Dr. June: Lisa Rosenbaum, M.D. wrote about the strange quirks of fate that led to CAR T cells (New England J Medicine, 377(14), 1313, 2017). To quote from her article “So many times, I almost had to quit. June spent his early career developing a technique to boost immune function in patients with HIV by modifying their T cells and inducing proliferation ex vivo. Though he and his colleague Bruce Levine would later build on this technique to engineer patients’ T cells to attack leukemia, June might have continued focusing solely on the basic science.

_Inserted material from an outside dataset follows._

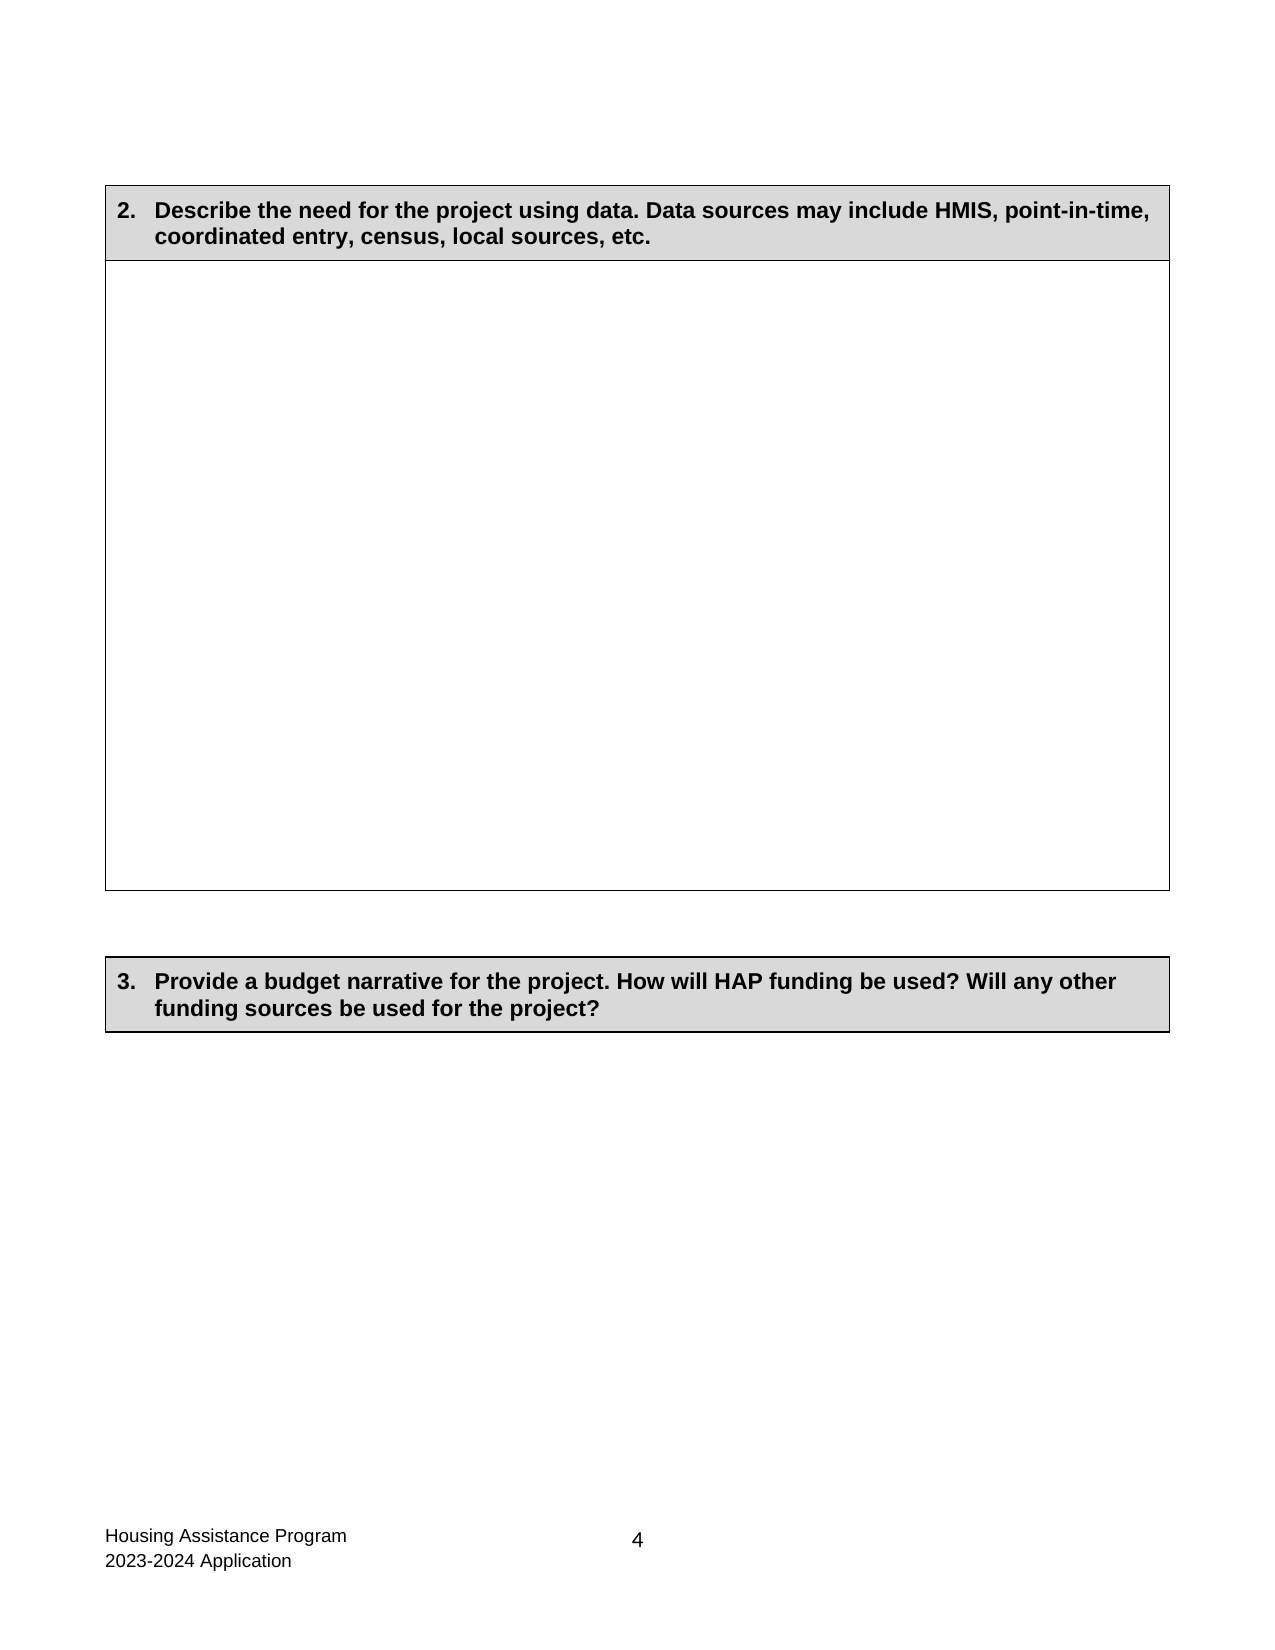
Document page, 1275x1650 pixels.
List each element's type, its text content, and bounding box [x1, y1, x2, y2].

But in 1996, his 41-year-old wife was diagnosed with ovarian cancer.” When my first wife Cindy was diagnosed with metastatic cancer, it galvanized me to turn from basic science research and I then placed the translational science of developing CAR T cells on the front burner. I’ve discussed this in more detail in a recent TED talk. I am forever grateful to my colleagues Bruce Levine, Jim Riley, Anne Chew, Yangbing Zhao, and Michael Milone, and many others, including my second wife Lisa Speicher who helped get me through that tragedy and turn CAR T cells into a reality. It is not unrealistic to expect that one day CAR T cells will cure ovarian cancer.
Slone Partners: What makes you personally happy?
Dr. June: I’d have to say that the answer to this question changes with the passing years. Early in my career I was intensely devoted with 24×7 attention to bench scientific research. I have some regrets that this maniacal focus, which eventually resulted in cancer breakthroughs, came at some costs to my success as a father and spouse at home. However, now what is most personally rewarding to me is teaching in my laboratory and at home. I am basically a “coach” for a large team of scientists and students at work. At home, I’m blessed with 5 children and 4 grandchildren, and I try to divide my time equally amongst them. I enjoy long hikes in the mountains with my wife Lisa. Some of my best ideas come to me on long bike rides. Work-life balance is surely the hardest issue that faces me.